◆ **Task brief**:
Return all lines below containing the word "README".

◆ **Task input**:

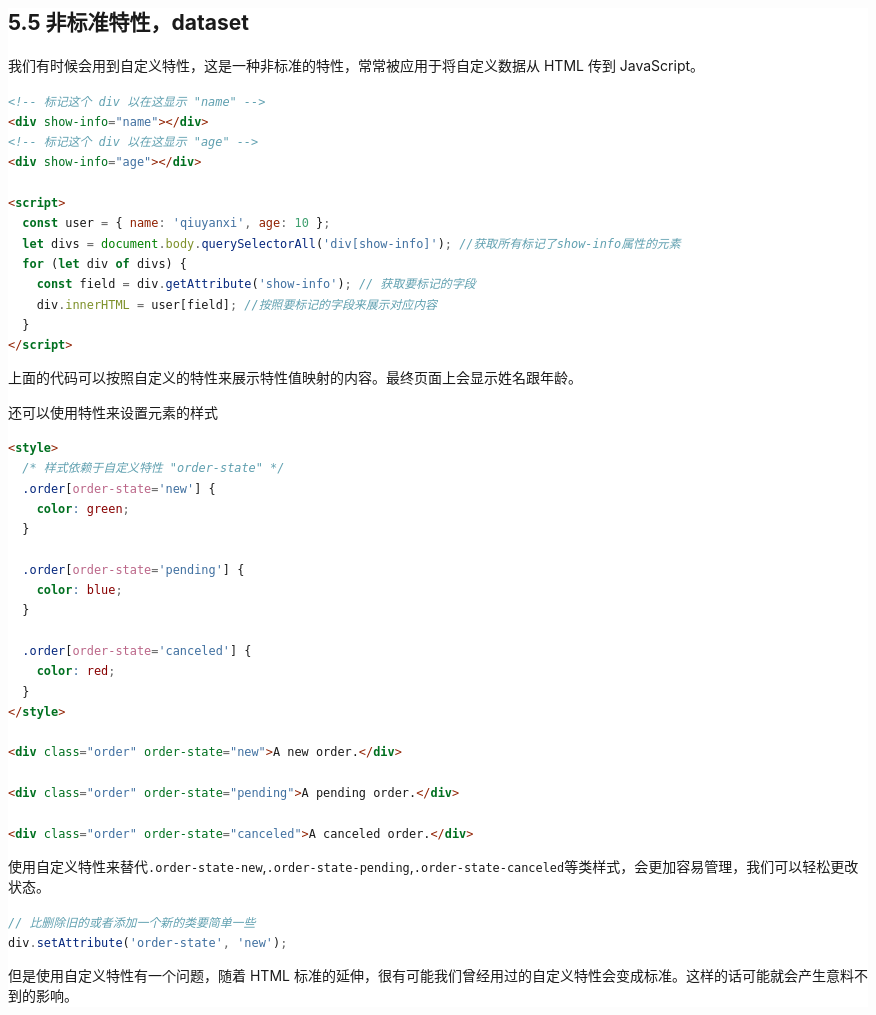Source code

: ## 5.5 非标准特性，dataset

我们有时候会用到自定义特性，这是一种非标准的特性，常常被应用于将自定义数据从 HTML 传到 JavaScript。

```html
<!-- 标记这个 div 以在这显示 "name" -->
<div show-info="name"></div>
<!-- 标记这个 div 以在这显示 "age" -->
<div show-info="age"></div>

<script>
  const user = { name: 'qiuyanxi', age: 10 };
  let divs = document.body.querySelectorAll('div[show-info]'); //获取所有标记了show-info属性的元素
  for (let div of divs) {
    const field = div.getAttribute('show-info'); // 获取要标记的字段
    div.innerHTML = user[field]; //按照要标记的字段来展示对应内容
  }
</script>
```

上面的代码可以按照自定义的特性来展示特性值映射的内容。最终页面上会显示姓名跟年龄。

还可以使用特性来设置元素的样式

```html
<style>
  /* 样式依赖于自定义特性 "order-state" */
  .order[order-state='new'] {
    color: green;
  }

  .order[order-state='pending'] {
    color: blue;
  }

  .order[order-state='canceled'] {
    color: red;
  }
</style>

<div class="order" order-state="new">A new order.</div>

<div class="order" order-state="pending">A pending order.</div>

<div class="order" order-state="canceled">A canceled order.</div>
```

使用自定义特性来替代`.order-state-new`,`.order-state-pending`,`.order-state-canceled`等类样式，会更加容易管理，我们可以轻松更改状态。

```javascript
// 比删除旧的或者添加一个新的类要简单一些
div.setAttribute('order-state', 'new');
```

但是使用自定义特性有一个问题，随着 HTML 标准的延伸，很有可能我们曾经用过的自定义特性会变成标准。这样的话可能就会产生意料不到的影响。
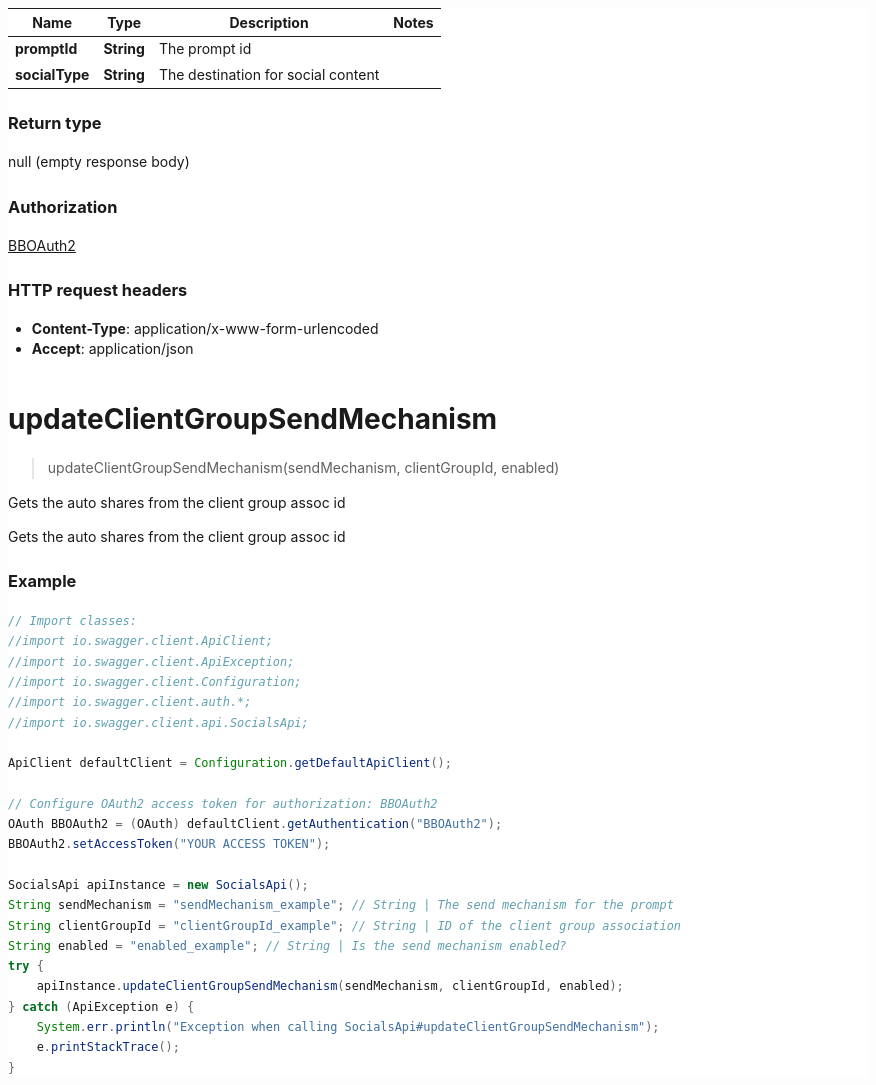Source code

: Name | Type | Description  | Notes
------------- | ------------- | ------------- | -------------
 **promptId** | **String**| The prompt id |
 **socialType** | **String**| The destination for social content |

### Return type

null (empty response body)

### Authorization

[BBOAuth2](../README.md#BBOAuth2)

### HTTP request headers

 - **Content-Type**: application/x-www-form-urlencoded
 - **Accept**: application/json

<a name="updateClientGroupSendMechanism"></a>
# **updateClientGroupSendMechanism**
> updateClientGroupSendMechanism(sendMechanism, clientGroupId, enabled)

Gets the auto shares from the client group assoc id

Gets the auto shares from the client group assoc id

### Example
```java
// Import classes:
//import io.swagger.client.ApiClient;
//import io.swagger.client.ApiException;
//import io.swagger.client.Configuration;
//import io.swagger.client.auth.*;
//import io.swagger.client.api.SocialsApi;

ApiClient defaultClient = Configuration.getDefaultApiClient();

// Configure OAuth2 access token for authorization: BBOAuth2
OAuth BBOAuth2 = (OAuth) defaultClient.getAuthentication("BBOAuth2");
BBOAuth2.setAccessToken("YOUR ACCESS TOKEN");

SocialsApi apiInstance = new SocialsApi();
String sendMechanism = "sendMechanism_example"; // String | The send mechanism for the prompt
String clientGroupId = "clientGroupId_example"; // String | ID of the client group association
String enabled = "enabled_example"; // String | Is the send mechanism enabled?
try {
    apiInstance.updateClientGroupSendMechanism(sendMechanism, clientGroupId, enabled);
} catch (ApiException e) {
    System.err.println("Exception when calling SocialsApi#updateClientGroupSendMechanism");
    e.printStackTrace();
}
```
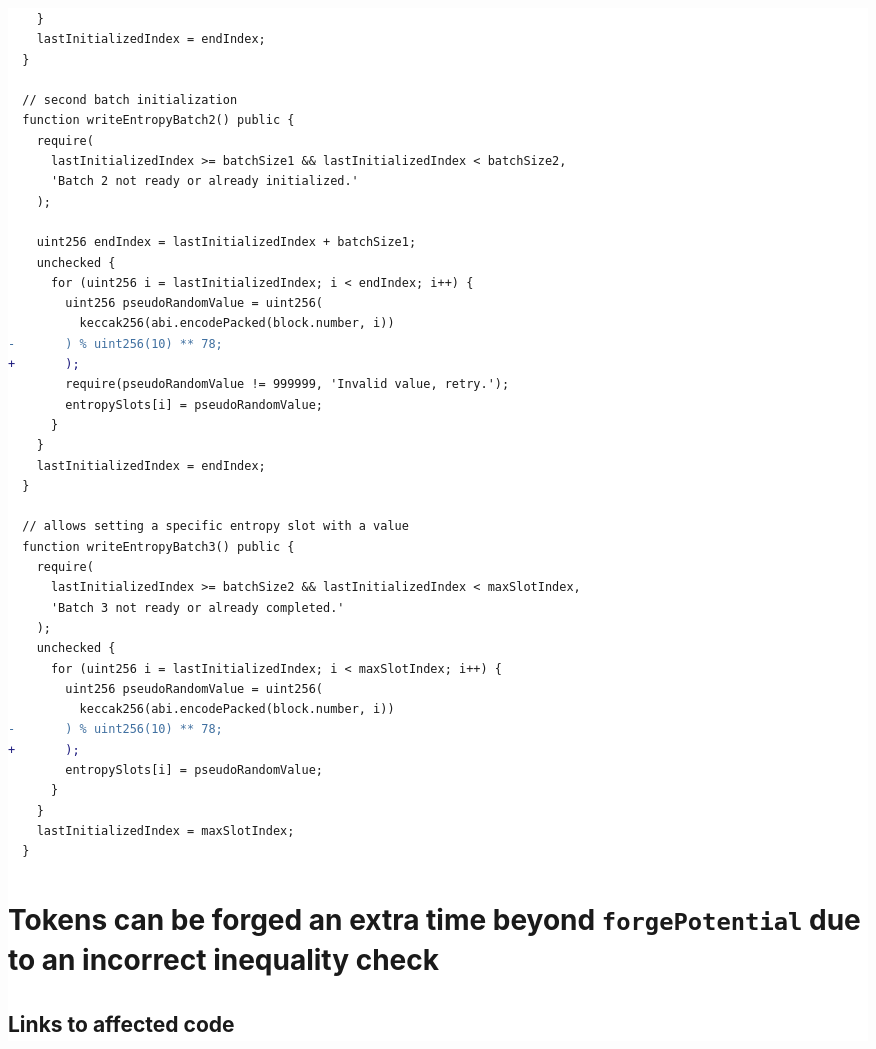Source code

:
 ```diff
    }
    lastInitializedIndex = endIndex;
  }

  // second batch initialization
  function writeEntropyBatch2() public {
    require(
      lastInitializedIndex >= batchSize1 && lastInitializedIndex < batchSize2,
      'Batch 2 not ready or already initialized.'
    );

    uint256 endIndex = lastInitializedIndex + batchSize1;
    unchecked {
      for (uint256 i = lastInitializedIndex; i < endIndex; i++) {
        uint256 pseudoRandomValue = uint256(
          keccak256(abi.encodePacked(block.number, i))
-       ) % uint256(10) ** 78;
+       );
        require(pseudoRandomValue != 999999, 'Invalid value, retry.');
        entropySlots[i] = pseudoRandomValue;
      }
    }
    lastInitializedIndex = endIndex;
  }

  // allows setting a specific entropy slot with a value
  function writeEntropyBatch3() public {
    require(
      lastInitializedIndex >= batchSize2 && lastInitializedIndex < maxSlotIndex,
      'Batch 3 not ready or already completed.'
    );
    unchecked {
      for (uint256 i = lastInitializedIndex; i < maxSlotIndex; i++) {
        uint256 pseudoRandomValue = uint256(
          keccak256(abi.encodePacked(block.number, i))
-       ) % uint256(10) ** 78;
+       );
        entropySlots[i] = pseudoRandomValue;
      }
    }
    lastInitializedIndex = maxSlotIndex;
  }
```


# Tokens can be forged an extra time beyond `forgePotential` due to an incorrect inequality check

## Links to affected code
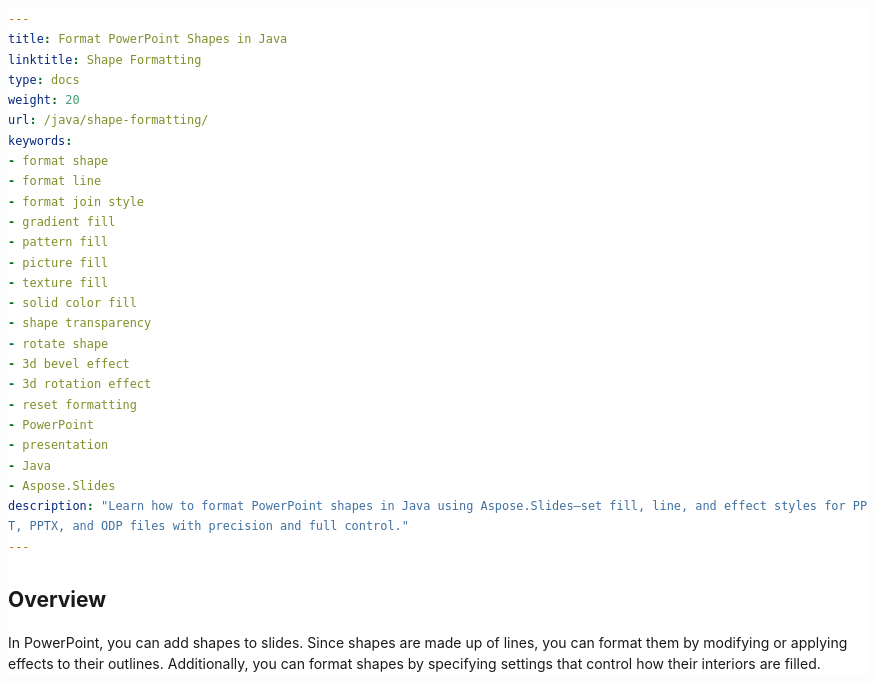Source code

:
 ```yaml
---
title: Format PowerPoint Shapes in Java
linktitle: Shape Formatting
type: docs
weight: 20
url: /java/shape-formatting/
keywords:
- format shape
- format line
- format join style
- gradient fill
- pattern fill
- picture fill
- texture fill
- solid color fill
- shape transparency
- rotate shape
- 3d bevel effect
- 3d rotation effect
- reset formatting
- PowerPoint
- presentation
- Java
- Aspose.Slides
description: "Learn how to format PowerPoint shapes in Java using Aspose.Slides—set fill, line, and effect styles for PPT, PPTX, and ODP files with precision and full control."
---
```


## **Overview**

In PowerPoint, you can add shapes to slides. Since shapes are made up of lines, you can format them by modifying or applying effects to their outlines. Additionally, you can format shapes by specifying settings that control how their interiors are filled.
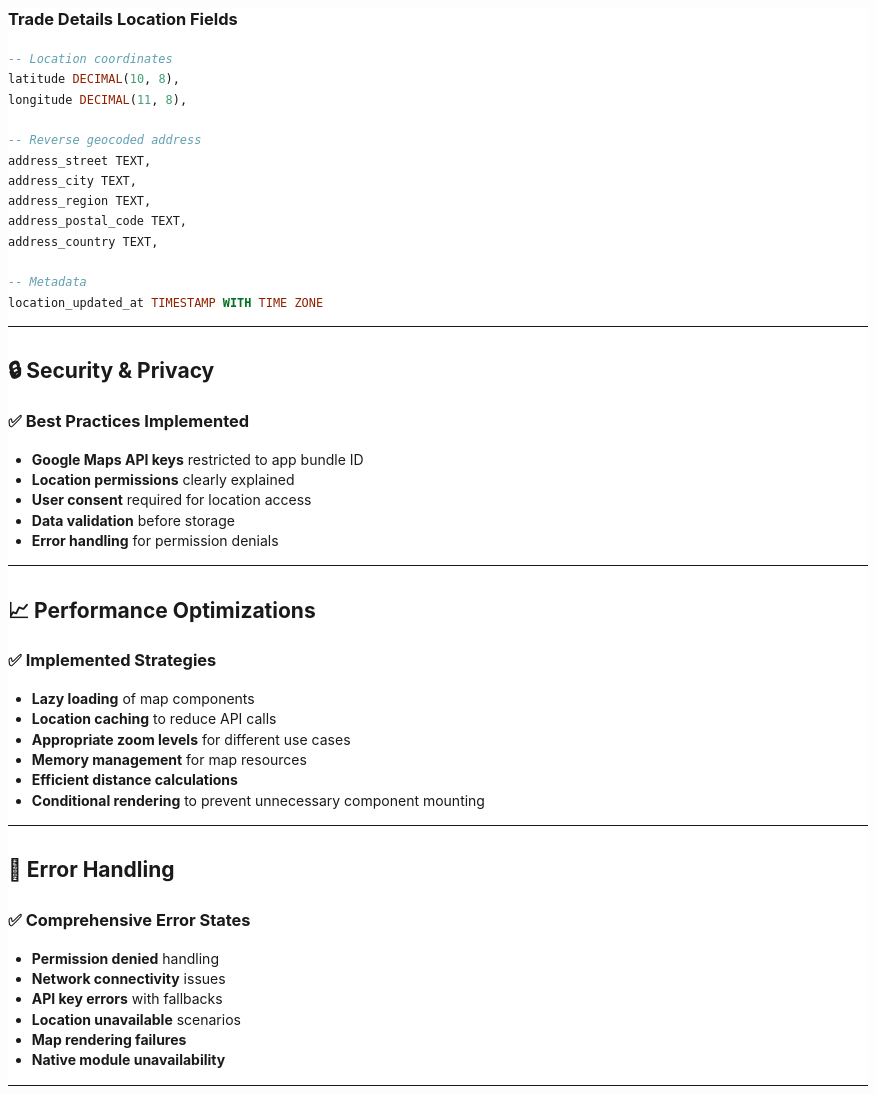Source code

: ### **Trade Details Location Fields**
```sql
-- Location coordinates
latitude DECIMAL(10, 8),
longitude DECIMAL(11, 8),

-- Reverse geocoded address
address_street TEXT,
address_city TEXT,
address_region TEXT,
address_postal_code TEXT,
address_country TEXT,

-- Metadata
location_updated_at TIMESTAMP WITH TIME ZONE
```

---

## 🔒 **Security & Privacy**

### ✅ **Best Practices Implemented**
- **Google Maps API keys** restricted to app bundle ID
- **Location permissions** clearly explained
- **User consent** required for location access
- **Data validation** before storage
- **Error handling** for permission denials

---

## 📈 **Performance Optimizations**

### ✅ **Implemented Strategies**
- **Lazy loading** of map components
- **Location caching** to reduce API calls
- **Appropriate zoom levels** for different use cases
- **Memory management** for map resources
- **Efficient distance calculations**
- **Conditional rendering** to prevent unnecessary component mounting

---

## 🐛 **Error Handling**

### ✅ **Comprehensive Error States**
- **Permission denied** handling
- **Network connectivity** issues
- **API key errors** with fallbacks
- **Location unavailable** scenarios
- **Map rendering failures**
- **Native module unavailability**

---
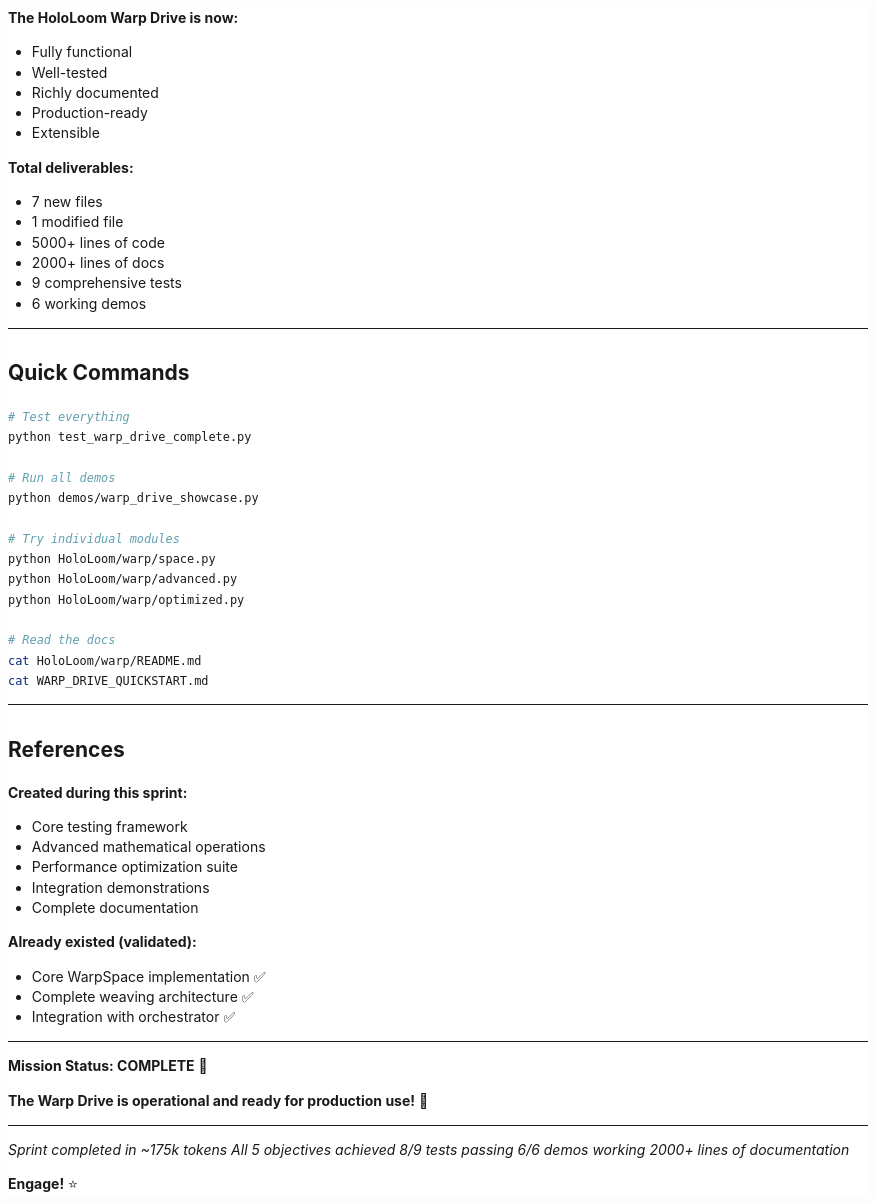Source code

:**The HoloLoom Warp Drive is now:**
- Fully functional
- Well-tested
- Richly documented
- Production-ready
- Extensible

**Total deliverables:**
- 7 new files
- 1 modified file
- 5000+ lines of code
- 2000+ lines of docs
- 9 comprehensive tests
- 6 working demos

---

## Quick Commands

```bash
# Test everything
python test_warp_drive_complete.py

# Run all demos
python demos/warp_drive_showcase.py

# Try individual modules
python HoloLoom/warp/space.py
python HoloLoom/warp/advanced.py
python HoloLoom/warp/optimized.py

# Read the docs
cat HoloLoom/warp/README.md
cat WARP_DRIVE_QUICKSTART.md
```

---

## References

**Created during this sprint:**
- Core testing framework
- Advanced mathematical operations
- Performance optimization suite
- Integration demonstrations
- Complete documentation

**Already existed (validated):**
- Core WarpSpace implementation ✅
- Complete weaving architecture ✅
- Integration with orchestrator ✅

---

**Mission Status: COMPLETE** 🎉

**The Warp Drive is operational and ready for production use!** 🚀

---

*Sprint completed in ~175k tokens*
*All 5 objectives achieved*
*8/9 tests passing*
*6/6 demos working*
*2000+ lines of documentation*

**Engage!** ⭐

◆ **Task answer**:
[BBOAuth2](../README.md#BBOAuth2)
cat HoloLoom/warp/README.md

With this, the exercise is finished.